Using Pygments from XSLT

Volume 14, Issue 33; 31 Aug 2011

Create highlighted source code listings in DocBook directly from XSLT.

This is just plain fun.

Syntax highlighting source code listings can make them easier to read (it certainly makes them prettier). Pygments is an excellent syntax highlighter. It's a python tool that can transform source code listings into nice, clean HTML using spans and class attributes.

I've integrated a syntax highlighter into my XML workflow many times and in a variety of ways, most often using make or ant or an XProc pipeline and XInclude.

The topic comes up periodically on the DocBook Apps mailing list. When it came up most recently, Jirka suggested that it would interesting to try integrating Pygments directly into Saxon with Jython. I thought that would be just the ticket. (It helped that I had just been digging around in the extension functions part of Saxon a few days earlier.)

There's no distribution for it yet, but it works and you can try it out with the latest commits to the DocBook XSLT 2.0 stylesheets.
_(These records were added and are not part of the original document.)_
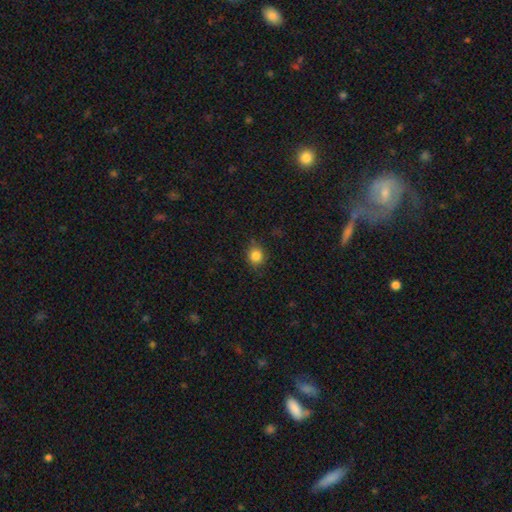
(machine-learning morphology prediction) smooth 83%, star or artifact 12%, featured or disk 5%. Down the decision tree: how rounded — round (84%); merging — none (83%).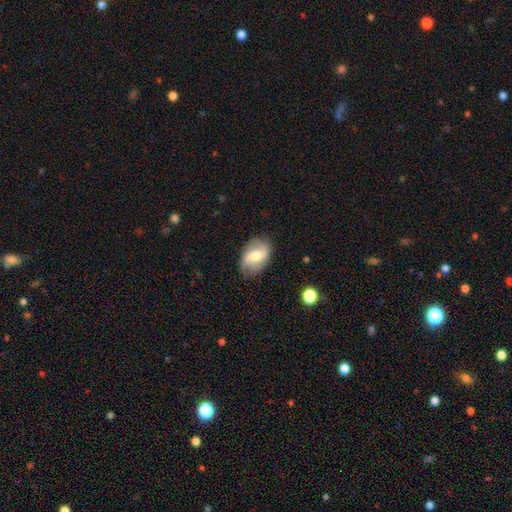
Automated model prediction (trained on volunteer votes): A featured or disk galaxy (50%).

Vote fractions:
- Smooth or featured? featured or disk: 50% / smooth: 43% / star or artifact: 7%
- Edge-on disk? no: 95% / yes: 5%
- Merging? none: 77% / minor disturbance: 17% / major disturbance: 5% / merger: 1%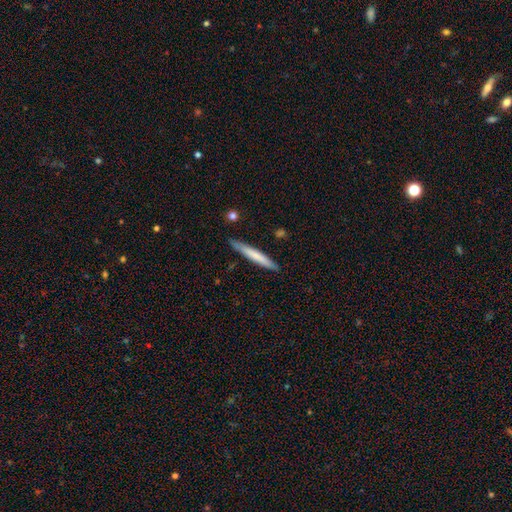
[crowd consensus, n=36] Smooth or featured? smooth (64%)
How rounded? cigar-shaped (96%)
Merging? none (91%)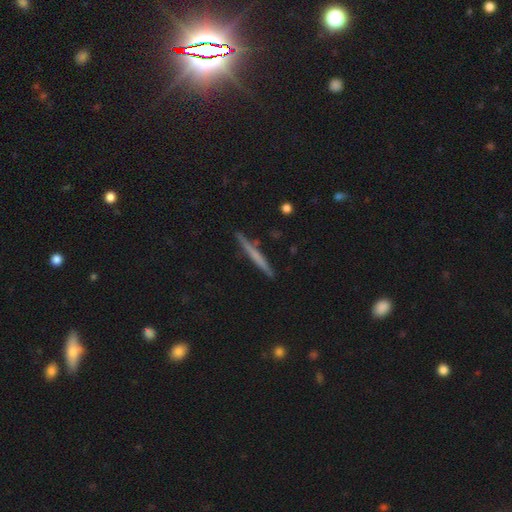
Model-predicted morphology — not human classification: smooth-or-featured: smooth: 48% | featured or disk: 45% | star or artifact: 6%
  merging: none: 89% | minor disturbance: 8% | merger: 2% | major disturbance: 1%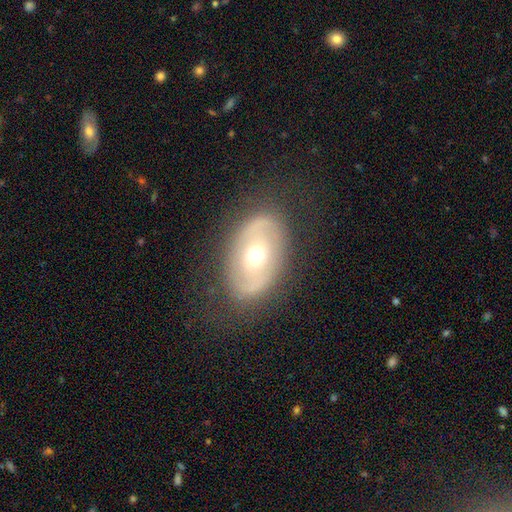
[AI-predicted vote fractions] Smooth or featured? featured or disk (60%)
Edge-on disk? no (92%)
Bar? no (61%)
Spiral arms? no (55%)
Bulge size? moderate (69%)
Merging? none (80%)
But first, you have to do a little setup.

  1. Get Jython and Pygments setup and working. You can tell it's working if you can run jython and then “import pygments” successfully.

  2. That's half the battle. The other half is getting things setup so that when Python is called from Java it can find Pygments. On my system, I had to put an explicit python.path setting in ~/.jython to make it work.

    Assuming that you've got Jython and Pygments working, the rest is pretty easy. (If you don't, well, good luck! I don't really have anything helpful to add beyond what you'll find on the internets.)

  3. Make sure that the DocBook extension jar file (docbook-xsl2-saxon.jar) and the jython.jar file are in your class path.

  4. If you're running Saxon HE from the command line, make sure that you include -init:docbook.Initializer among the arguments. That'll run some code that registers the DocBook extension functions.

    If you're running Saxon PE or EE, you can put the extension functions in your config file:

      …
      <resources>
        <extensionFunction>org.docbook.extensions.xslt20.Cwd</extensionFunction>
        <extensionFunction>org.docbook.extensions.xslt20.ImageIntrinsics</extensionFunction>
        <extensionFunction>org.docbook.extensions.xslt20.Pygmenter</extensionFunction>
      </resources>
  5. Format a document that contains a programlisting and it should come out magically highlighted.

  6. If you don't see any highlighting, that's probably because you don't have the right CSS. You can get the CSS with this python script:

    from pygments.formatters import HtmlFormatter
    
    print HtmlFormatter().get_style_defs('.highlight')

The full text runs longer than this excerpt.